◆ EXERCISE BRIEF: Look through the data for the string "nose". Copy every line where it is found.

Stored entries
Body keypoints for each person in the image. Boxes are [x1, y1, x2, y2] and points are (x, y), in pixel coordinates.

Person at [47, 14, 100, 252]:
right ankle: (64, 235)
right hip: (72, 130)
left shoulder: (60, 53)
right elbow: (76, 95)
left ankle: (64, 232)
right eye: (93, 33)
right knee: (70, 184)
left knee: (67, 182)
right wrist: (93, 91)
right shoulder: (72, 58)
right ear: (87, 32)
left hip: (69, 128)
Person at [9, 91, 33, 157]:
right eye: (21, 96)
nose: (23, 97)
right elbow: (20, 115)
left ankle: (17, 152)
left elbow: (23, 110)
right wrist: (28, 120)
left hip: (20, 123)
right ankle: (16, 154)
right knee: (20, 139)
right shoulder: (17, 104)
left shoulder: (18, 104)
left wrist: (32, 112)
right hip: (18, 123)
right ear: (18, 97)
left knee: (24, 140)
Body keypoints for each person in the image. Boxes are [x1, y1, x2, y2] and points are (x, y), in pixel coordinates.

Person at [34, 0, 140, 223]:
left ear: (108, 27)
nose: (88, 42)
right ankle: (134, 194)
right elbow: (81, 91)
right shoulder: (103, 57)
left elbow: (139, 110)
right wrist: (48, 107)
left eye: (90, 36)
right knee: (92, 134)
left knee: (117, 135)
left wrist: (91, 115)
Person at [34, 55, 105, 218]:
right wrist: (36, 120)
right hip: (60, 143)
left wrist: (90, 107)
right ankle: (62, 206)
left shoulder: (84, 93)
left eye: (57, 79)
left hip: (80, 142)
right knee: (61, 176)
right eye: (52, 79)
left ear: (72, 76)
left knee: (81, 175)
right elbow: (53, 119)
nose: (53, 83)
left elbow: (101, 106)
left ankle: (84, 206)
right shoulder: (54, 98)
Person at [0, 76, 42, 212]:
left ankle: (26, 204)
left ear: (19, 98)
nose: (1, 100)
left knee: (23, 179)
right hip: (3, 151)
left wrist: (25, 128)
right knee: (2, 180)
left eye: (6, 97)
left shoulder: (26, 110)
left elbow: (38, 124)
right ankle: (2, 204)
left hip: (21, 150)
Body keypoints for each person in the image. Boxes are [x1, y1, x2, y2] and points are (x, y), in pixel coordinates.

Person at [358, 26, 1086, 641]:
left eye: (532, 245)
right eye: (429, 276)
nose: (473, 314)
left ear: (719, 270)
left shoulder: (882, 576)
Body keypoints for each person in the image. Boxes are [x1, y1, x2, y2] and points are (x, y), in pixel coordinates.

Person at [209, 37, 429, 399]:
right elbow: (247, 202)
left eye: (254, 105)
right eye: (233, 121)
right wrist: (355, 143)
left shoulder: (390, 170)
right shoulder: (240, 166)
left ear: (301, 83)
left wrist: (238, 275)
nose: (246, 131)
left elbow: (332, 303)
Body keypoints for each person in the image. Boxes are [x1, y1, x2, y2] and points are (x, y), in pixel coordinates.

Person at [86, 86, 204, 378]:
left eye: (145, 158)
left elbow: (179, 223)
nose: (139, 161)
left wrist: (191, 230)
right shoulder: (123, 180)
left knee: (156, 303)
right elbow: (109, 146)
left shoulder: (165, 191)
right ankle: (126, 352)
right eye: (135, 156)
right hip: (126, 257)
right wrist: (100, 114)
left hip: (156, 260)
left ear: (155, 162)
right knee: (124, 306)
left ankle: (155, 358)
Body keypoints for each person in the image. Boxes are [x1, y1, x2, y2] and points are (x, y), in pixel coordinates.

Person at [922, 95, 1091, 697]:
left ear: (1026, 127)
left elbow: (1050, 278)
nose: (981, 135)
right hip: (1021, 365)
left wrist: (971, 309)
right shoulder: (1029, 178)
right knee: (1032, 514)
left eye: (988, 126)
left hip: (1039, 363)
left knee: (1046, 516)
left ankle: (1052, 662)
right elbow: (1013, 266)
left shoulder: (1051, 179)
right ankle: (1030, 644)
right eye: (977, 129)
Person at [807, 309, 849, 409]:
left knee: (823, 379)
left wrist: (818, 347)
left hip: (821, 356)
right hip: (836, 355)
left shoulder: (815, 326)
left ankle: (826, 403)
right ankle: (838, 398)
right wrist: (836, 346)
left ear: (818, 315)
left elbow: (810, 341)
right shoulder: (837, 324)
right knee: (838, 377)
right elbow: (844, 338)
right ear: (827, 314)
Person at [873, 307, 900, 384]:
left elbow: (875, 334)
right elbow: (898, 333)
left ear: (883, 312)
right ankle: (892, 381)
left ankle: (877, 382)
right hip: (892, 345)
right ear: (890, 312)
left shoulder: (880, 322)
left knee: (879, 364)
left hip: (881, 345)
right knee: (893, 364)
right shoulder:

◆ ANSWER TO THIS EXERCISE:
nose: (23, 97)
nose: (88, 42)
nose: (53, 83)
nose: (1, 100)
nose: (473, 314)
nose: (246, 131)
nose: (139, 161)
nose: (981, 135)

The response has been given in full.